Use the ranDat() function to generate mock data of the Ca and Mg levels in the soil with distributions based on the parameters of the original data.
library(MASS)
ranMg <- ranDat(adDat$Mg)
## Warning in densfun(x, parm[1], parm[2], ...): NaNs produced
## Warning in densfun(x, parm[1], parm[2], ...): NaNs produced
## Warning in densfun(x, parm[1], parm[2], ...): NaNs produced
## [1] 1.260928e-03 2.371506e-04 8.036322e-04 6.668858e-04 5.418385e-05
## [6] 7.126342e-04 3.299591e-04 9.121019e-04 6.239497e-04 8.420879e-05
## [11] 5.691360e-04 1.677425e-03 3.926563e-04 1.682350e-03 1.002015e-03
## [16] 1.802133e-03 6.649589e-04 9.460608e-04 4.876497e-04 3.152155e-04
## [21] 4.139849e-04 1.039426e-03 1.139841e-03 9.838013e-05 8.612064e-04
## [26] 7.894484e-04 1.501664e-05 1.722253e-03 1.484089e-03
ranCa <- ranDat(adDat$Ca)
## [1] 0.024579047 0.004265676 0.001409702 0.017402776 0.008202038
## [6] 0.023160241 0.002128543 0.011708163 0.010852953 0.007711171
## [11] 0.001812124 0.001871388 0.018419917 0.015318653 0.001203716
## [16] 0.009047172 0.010155178 0.003541300 0.011030990 0.005548603
## [21] 0.006934800 0.014240846 0.010197439 0.002054469 0.004348953
## [26] 0.011033198 0.032823453 0.005351959 0.010310612
# bind into a single data frame
randomData <- data.frame(ranCa,ranMg)
head(randomData)
## ranCa ranMg
## 1 0.024579047 1.260928e-03
## 2 0.004265676 2.371506e-04
## 3 0.001409702 8.036322e-04
## 4 0.017402776 6.668858e-04
## 5 0.008202038 5.418385e-05
## 6 0.023160241 7.126342e-04
# test the relationship between the randomized Ca and Mg concentrations using the linear regression function
linReg(xVar=randomData$ranCa,yVar=randomData$ranMg)
## slope pValue
## -0.003548415 0.789952405
linRegPlot(xVar=randomData$ranCa,yVar=randomData$ranMg)
## NULL
Test differences in the percent organic matter of the soil between the two species of serpentine maidenhair ferns with ANOVA using randomized data
# Subset out percent organic matter for just the serpentine maidenhairs
serpA <- subset(adDat,SpeciesID=="A")
serpV <- subset(adDat,SpeciesID=="V")
serpSpp <- rbind(serpA,serpV)
# use the fitdistr function to get parameters of percent organic matter in soil using gamma distribution
ranOM <- ranDat(serpSpp$Ompct,"gamma",n=15)

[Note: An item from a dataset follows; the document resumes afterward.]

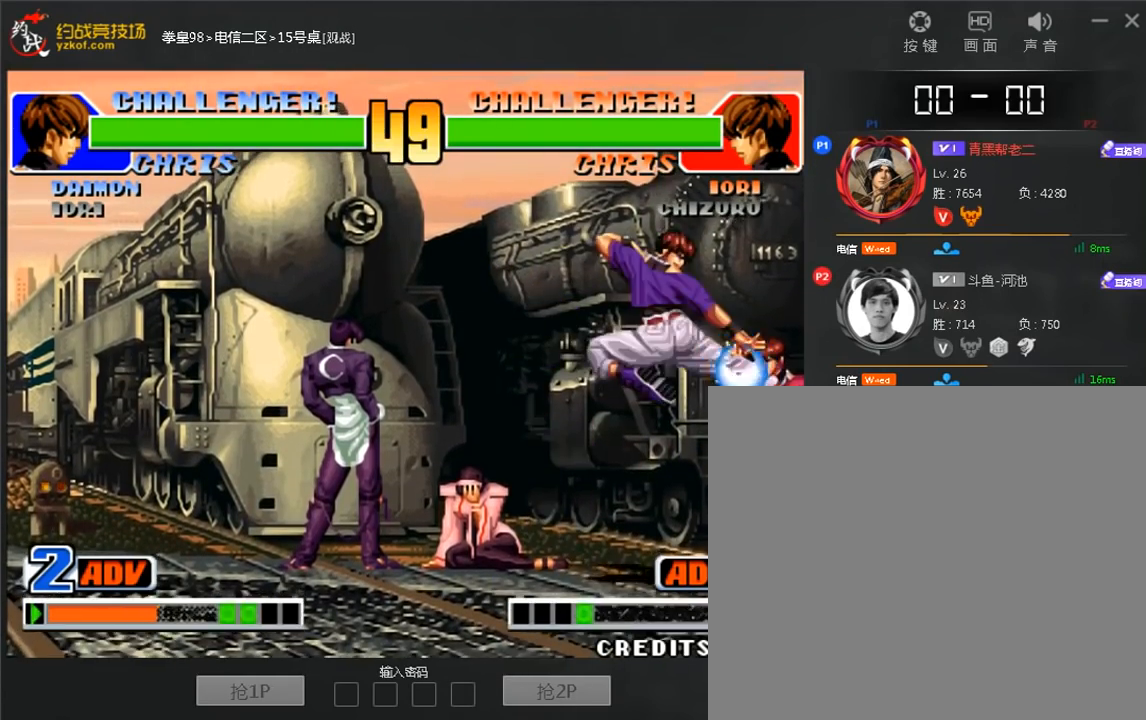
{"dt_ms": 520, "buttons": ["B"], "left_stick": "down-left", "events": [[160, "left_stick", "right"], [280, "B", "down"], [320, "left_stick", "down-left"]]}
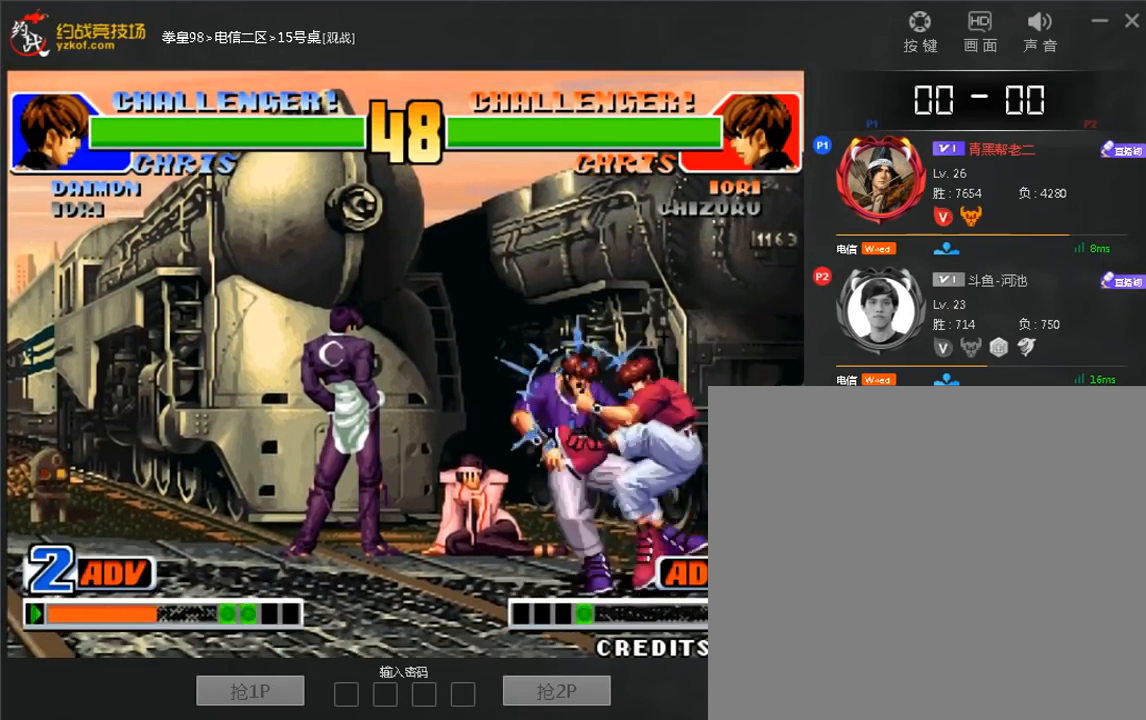
{"dt_ms": 1000, "buttons": ["A", "D"], "left_stick": "center"}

## [1] 0.4228538 0.5903263 0.4137830 0.8448777 0.2613784 0.4616184 0.6503301
## [8] 1.0533990 0.8661054 0.5026296 0.7312353 0.2410870 0.3086397 0.6132676
## [15] 0.9937831
# Create vector of species id's and assign to randomly generated ranOM values
ranSpID <- rbinom(15,size=1,prob=.5)
randomData1 <- data.frame(ranSpID,ranOM)
#Run ANOVA with randomly generated values - returns non-significant result
ANOV(xVar=randomData1$ranSpID,yVar=randomData1$ranOM)
## [1] 0.1103978
ANOVplot(xVar=randomData1$ranSpID,yVar=randomData1$ranOM)
## $stats
## [,1] [,2]
## [1,] 0.2410870 0.3086397
## [2,] 0.2613784 0.4228538
## [3,] 0.4616184 0.6607808
## [4,] 0.6132676 0.8661054
## [5,] 0.6503301 1.0533990
##
## $n
## [1] 5 10
##
## $conf
## [,1] [,2]
## [1,] 0.2129744 0.4393147
## [2,] 0.7102624 0.8822469
##
## $out
## numeric(0)
##
## $group
## numeric(0)
##
## $names
## [1] "0" "1"
Part 3: Statistical Analysis of Idealized (bling) data
Modeling a significant difference in soil percent organic matter between the two serpentine maidenhair ferns
# find parameters of the distribution of percent organic matter for each species
# aleuticum
fitOM.a <- fitdistr(serpA$Ompct,"gamma")
print(c(fitOM.a$estimate[1],fitOM.a$estimate[2]))
## shape rate
## 10.123988 0.373033
#viridimontanum
fitOM.v <- fitdistr(serpV$Ompct,"gamma")
print(c(fitOM.v$estimate[1],fitOM.v$estimate[2]))
## shape rate
## 2.9412538 0.1439252
# create random data that amplifies the existing difference
# aleuticum
datBlingA <- rgamma(6,shape=15,rate=.3)
sp <- rep("A",length=6)
datBlingA <- data.frame(cbind(datBlingA,sp))
# viridimontanum
datBlingV <- rgamma(9,shape=1.5,rate=.15)
sp <- rep("V",length=9)
datBlingV <- data.frame(cbind(datBlingV,sp))
# Trying to combine this data into a single dataframe for the ANOV() test, but I can't figure out how to coerce it to that form.